National Post

Wells Fargo doubling its cost-cutting target

- Dan Freed

• Wells Fargo & Co. doubled its cost- cutting target on Thursday after seeing expenses soar in the aftermath of a sales scandal that the third- largest U. S. bank is still trying to recover from.

But the move, detailed at Wells Fargo’s investor day, failed to impress Wall Street, because management also indicated that revenue growth is suffering from the scandal, which involved employees creating as many as 2.1 million unauthoriz­ed accounts in customers’ names to hit sales targets.

The bank’s stock closed Thursday down 1.8 per cent at US$53.74.

Wells Fargo plans to reduce expenses by another US$2 billion through the end of 2019, on top of a US$2-billion cost-cutting target previously announced.

The cuts come after repeated questions about why Wells Fargo was not doing more to reduce costs, which have been high by some measures when compared to U.S. banking rivals.

But the scandal has only increased costs, as the bank has tried to fix practices internally and respond to regulatory inquiries and public backlash.

During the investor day event, executives said they understood investor concerns and would take action.
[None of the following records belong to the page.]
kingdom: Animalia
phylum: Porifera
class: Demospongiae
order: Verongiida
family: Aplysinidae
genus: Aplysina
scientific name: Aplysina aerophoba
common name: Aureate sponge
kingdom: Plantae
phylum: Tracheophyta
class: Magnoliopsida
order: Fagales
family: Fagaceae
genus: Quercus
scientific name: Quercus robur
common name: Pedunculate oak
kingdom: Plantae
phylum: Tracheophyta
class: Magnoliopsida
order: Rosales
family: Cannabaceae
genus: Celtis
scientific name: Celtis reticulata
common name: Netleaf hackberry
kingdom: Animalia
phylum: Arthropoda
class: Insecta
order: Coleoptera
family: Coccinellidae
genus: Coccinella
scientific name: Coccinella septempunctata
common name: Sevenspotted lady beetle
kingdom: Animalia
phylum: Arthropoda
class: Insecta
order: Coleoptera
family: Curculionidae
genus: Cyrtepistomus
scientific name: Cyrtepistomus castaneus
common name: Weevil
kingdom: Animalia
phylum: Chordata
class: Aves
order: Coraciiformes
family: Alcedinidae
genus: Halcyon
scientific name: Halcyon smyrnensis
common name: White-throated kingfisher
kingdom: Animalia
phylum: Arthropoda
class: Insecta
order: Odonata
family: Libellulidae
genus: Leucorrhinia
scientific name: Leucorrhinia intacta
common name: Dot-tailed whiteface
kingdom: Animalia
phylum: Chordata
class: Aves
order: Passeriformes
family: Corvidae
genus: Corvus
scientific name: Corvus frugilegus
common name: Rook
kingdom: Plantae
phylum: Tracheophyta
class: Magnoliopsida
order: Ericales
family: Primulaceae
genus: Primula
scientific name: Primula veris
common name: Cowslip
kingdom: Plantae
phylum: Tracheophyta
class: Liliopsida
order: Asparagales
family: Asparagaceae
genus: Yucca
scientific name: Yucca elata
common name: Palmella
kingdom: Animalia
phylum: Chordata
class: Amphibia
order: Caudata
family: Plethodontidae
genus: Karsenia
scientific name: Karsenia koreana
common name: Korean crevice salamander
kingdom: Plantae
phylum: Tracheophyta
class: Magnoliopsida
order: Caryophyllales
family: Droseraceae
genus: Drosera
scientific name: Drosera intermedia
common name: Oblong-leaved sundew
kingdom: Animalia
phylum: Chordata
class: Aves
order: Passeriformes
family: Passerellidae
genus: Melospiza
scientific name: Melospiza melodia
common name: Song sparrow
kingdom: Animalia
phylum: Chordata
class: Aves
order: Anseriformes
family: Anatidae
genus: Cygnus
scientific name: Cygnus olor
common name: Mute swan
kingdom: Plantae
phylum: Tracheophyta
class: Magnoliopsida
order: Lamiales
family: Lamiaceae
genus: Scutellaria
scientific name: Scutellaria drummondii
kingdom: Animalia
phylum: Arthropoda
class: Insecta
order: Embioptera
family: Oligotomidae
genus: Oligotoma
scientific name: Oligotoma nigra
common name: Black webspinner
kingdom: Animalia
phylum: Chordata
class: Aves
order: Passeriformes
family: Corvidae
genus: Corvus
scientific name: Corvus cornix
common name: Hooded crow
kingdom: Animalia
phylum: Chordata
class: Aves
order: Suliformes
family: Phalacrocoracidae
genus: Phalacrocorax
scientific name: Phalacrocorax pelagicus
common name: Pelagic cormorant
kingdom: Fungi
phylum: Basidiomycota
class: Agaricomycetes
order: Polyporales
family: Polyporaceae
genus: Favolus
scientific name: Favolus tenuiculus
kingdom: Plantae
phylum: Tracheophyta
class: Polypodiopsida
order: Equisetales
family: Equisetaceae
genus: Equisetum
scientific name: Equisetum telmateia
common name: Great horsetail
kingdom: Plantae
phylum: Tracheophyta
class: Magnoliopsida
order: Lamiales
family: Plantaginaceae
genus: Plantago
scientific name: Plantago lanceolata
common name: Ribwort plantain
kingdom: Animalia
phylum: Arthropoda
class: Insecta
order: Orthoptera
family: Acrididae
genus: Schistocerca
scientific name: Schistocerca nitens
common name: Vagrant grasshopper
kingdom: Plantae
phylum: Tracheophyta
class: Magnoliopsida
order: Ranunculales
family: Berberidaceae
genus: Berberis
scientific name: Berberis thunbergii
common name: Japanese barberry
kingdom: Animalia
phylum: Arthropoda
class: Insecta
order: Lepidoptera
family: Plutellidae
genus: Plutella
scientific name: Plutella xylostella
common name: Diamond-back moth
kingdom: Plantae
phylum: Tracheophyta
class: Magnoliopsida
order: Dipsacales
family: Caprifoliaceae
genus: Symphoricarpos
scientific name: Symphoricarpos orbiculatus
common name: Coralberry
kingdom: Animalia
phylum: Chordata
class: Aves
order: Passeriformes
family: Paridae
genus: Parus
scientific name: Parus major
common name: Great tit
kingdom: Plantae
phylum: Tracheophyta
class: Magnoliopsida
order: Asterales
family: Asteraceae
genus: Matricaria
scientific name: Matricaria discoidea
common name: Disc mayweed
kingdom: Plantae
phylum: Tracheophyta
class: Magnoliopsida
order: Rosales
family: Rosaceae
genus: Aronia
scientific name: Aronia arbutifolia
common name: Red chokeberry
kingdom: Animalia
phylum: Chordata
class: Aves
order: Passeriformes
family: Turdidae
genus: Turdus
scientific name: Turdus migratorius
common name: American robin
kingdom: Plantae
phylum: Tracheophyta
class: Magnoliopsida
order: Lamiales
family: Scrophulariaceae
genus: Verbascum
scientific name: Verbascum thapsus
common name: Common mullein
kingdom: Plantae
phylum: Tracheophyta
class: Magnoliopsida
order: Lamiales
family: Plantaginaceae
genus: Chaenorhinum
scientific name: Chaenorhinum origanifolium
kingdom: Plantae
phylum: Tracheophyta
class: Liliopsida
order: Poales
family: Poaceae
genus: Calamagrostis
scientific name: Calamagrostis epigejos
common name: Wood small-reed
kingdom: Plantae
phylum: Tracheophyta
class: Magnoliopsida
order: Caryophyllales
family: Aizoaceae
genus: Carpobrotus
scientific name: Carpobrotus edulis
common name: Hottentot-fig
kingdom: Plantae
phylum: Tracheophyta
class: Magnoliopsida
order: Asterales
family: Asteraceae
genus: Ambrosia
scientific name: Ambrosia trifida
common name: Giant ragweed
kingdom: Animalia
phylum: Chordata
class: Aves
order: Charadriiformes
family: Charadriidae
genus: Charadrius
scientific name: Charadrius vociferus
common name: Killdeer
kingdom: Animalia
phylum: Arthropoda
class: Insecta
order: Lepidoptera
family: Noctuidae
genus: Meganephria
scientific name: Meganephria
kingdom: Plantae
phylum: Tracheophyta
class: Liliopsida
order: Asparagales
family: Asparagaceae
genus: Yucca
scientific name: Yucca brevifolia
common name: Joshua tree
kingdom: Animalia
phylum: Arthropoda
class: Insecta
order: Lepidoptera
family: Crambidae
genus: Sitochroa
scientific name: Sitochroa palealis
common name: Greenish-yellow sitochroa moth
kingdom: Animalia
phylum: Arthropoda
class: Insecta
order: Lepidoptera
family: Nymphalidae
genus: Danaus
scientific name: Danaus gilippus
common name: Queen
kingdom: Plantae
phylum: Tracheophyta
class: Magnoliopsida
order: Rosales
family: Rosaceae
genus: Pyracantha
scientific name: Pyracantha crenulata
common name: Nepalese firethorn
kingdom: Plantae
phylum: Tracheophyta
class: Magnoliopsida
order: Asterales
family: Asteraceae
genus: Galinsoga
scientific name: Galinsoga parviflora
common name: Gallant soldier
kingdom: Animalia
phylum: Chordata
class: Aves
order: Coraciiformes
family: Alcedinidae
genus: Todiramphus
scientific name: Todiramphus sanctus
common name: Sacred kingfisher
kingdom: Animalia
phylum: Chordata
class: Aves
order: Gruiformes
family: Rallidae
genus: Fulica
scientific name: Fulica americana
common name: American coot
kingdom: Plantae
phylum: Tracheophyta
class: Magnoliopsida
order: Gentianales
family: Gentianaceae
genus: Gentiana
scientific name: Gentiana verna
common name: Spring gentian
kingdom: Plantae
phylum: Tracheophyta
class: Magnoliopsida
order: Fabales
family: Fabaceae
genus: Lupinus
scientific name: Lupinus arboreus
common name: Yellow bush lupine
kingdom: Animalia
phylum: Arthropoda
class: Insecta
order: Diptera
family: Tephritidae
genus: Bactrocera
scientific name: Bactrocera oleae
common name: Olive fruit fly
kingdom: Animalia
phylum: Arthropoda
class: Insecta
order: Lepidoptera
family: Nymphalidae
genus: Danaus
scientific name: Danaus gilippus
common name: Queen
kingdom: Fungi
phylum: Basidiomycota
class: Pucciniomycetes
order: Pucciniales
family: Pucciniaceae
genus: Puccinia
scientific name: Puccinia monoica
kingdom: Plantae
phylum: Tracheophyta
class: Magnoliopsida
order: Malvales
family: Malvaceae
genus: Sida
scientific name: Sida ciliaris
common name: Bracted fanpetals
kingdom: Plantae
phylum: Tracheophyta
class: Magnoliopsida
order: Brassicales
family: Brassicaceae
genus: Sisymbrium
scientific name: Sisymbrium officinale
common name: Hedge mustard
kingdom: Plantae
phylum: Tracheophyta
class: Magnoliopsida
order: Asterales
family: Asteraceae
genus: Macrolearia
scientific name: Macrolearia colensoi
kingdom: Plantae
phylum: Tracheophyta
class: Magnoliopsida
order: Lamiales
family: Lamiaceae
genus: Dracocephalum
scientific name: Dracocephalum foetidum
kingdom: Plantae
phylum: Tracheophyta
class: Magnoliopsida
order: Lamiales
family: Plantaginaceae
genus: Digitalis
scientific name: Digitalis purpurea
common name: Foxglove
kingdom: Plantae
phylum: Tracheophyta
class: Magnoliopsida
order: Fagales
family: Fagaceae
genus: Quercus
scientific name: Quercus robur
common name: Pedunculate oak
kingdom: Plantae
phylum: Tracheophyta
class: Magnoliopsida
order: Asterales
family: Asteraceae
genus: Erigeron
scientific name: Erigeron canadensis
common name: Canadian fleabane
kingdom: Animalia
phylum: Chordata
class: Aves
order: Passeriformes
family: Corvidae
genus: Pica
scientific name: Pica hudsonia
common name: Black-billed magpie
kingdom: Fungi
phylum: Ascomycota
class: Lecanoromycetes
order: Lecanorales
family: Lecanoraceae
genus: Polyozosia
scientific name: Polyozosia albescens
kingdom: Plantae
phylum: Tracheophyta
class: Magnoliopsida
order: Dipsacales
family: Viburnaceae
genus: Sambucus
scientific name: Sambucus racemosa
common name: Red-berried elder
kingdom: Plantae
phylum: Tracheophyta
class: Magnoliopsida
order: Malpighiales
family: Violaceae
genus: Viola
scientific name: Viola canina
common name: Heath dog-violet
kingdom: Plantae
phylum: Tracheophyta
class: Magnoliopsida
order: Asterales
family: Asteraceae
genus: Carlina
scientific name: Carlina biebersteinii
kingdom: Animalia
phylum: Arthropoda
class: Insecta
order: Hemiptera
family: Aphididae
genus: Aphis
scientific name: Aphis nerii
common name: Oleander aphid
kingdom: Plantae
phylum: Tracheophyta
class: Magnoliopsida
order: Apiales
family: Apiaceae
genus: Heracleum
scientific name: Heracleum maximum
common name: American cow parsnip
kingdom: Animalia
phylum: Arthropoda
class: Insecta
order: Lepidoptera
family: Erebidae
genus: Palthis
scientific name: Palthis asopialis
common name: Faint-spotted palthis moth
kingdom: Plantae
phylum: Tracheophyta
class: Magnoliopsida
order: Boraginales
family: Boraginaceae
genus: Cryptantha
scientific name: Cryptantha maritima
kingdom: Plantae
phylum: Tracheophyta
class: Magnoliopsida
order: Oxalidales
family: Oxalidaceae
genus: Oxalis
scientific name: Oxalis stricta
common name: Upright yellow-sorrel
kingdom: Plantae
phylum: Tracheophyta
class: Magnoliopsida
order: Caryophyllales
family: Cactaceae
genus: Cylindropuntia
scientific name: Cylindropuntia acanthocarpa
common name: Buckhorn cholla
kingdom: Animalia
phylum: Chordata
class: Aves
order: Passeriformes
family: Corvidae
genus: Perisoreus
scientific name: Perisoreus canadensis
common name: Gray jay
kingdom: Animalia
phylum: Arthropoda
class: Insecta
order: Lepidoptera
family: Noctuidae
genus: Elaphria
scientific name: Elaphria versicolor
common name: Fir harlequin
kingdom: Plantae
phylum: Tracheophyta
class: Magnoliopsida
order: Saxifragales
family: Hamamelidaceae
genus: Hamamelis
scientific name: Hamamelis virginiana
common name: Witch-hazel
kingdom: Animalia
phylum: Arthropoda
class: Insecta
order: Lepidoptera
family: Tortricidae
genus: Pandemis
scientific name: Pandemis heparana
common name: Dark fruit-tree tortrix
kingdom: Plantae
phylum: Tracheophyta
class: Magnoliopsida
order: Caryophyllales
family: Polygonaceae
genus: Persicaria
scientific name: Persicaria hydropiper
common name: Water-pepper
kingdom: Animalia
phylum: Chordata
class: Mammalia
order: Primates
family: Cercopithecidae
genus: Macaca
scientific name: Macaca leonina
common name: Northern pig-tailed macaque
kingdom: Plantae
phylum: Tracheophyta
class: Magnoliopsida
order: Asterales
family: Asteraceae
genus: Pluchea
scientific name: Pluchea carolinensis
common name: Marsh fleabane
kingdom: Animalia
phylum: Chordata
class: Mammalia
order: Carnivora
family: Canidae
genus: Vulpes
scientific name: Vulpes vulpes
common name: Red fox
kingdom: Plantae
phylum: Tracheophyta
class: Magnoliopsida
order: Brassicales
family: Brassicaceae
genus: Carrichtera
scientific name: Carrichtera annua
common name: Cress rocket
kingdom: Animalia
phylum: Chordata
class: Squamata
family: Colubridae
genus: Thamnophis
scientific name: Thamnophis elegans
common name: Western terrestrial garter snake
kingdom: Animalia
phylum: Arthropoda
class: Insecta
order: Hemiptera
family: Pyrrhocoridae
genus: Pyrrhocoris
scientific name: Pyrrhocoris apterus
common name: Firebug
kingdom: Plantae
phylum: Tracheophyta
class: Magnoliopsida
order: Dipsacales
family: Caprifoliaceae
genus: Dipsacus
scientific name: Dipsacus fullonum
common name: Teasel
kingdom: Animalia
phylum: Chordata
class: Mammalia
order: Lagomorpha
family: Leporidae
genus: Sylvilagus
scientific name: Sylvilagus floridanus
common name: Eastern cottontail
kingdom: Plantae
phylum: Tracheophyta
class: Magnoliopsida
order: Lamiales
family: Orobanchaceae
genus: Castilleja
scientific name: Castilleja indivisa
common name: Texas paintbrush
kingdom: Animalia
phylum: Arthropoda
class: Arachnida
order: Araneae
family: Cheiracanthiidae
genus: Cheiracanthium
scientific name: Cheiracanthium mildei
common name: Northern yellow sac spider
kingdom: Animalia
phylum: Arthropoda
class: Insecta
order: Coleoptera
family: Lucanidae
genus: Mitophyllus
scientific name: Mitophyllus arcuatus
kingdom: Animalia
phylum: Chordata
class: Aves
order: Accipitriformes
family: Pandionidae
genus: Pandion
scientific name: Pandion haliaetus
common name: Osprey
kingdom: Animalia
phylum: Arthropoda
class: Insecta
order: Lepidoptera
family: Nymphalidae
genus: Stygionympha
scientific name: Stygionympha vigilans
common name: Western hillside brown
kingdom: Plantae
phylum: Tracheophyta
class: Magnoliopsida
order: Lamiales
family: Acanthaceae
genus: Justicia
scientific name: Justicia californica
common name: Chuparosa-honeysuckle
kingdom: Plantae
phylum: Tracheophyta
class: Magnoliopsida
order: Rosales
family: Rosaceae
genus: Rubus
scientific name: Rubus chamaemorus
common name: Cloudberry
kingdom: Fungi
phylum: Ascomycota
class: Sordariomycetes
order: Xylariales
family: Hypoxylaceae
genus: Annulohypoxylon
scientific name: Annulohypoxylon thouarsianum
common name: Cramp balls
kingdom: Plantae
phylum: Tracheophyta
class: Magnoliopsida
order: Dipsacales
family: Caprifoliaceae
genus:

Chief executive Tim Sloan used the word “unacceptab­le” at least twice, in reference to prior sales practices and expense levels. Management had been trying to keep expenses in a range of 55 per cent to 59 per cent of revenue, but in the first quarter that ratio soared to 62.7 per cent.

“Operating at this level is completely unacceptab­le,” Sloan said.

As chief financial officer John Shrewsberr­y began his presentati­on, he joked: “Raise your hand if you’re interested in hearing about expenses at Wells Fargo.”

He said the bank plans to get back into its targeted ratio in the coming years.

The sales abuses in Wells Fargo’s branch banking operation led to a US$ 190- million regulatory settlement, launches of other government probes, the firing of several bankers, the departure of CEO John Stumpf and shareholde­rs offering scant support for most directors at the bank’s annual meeting last month.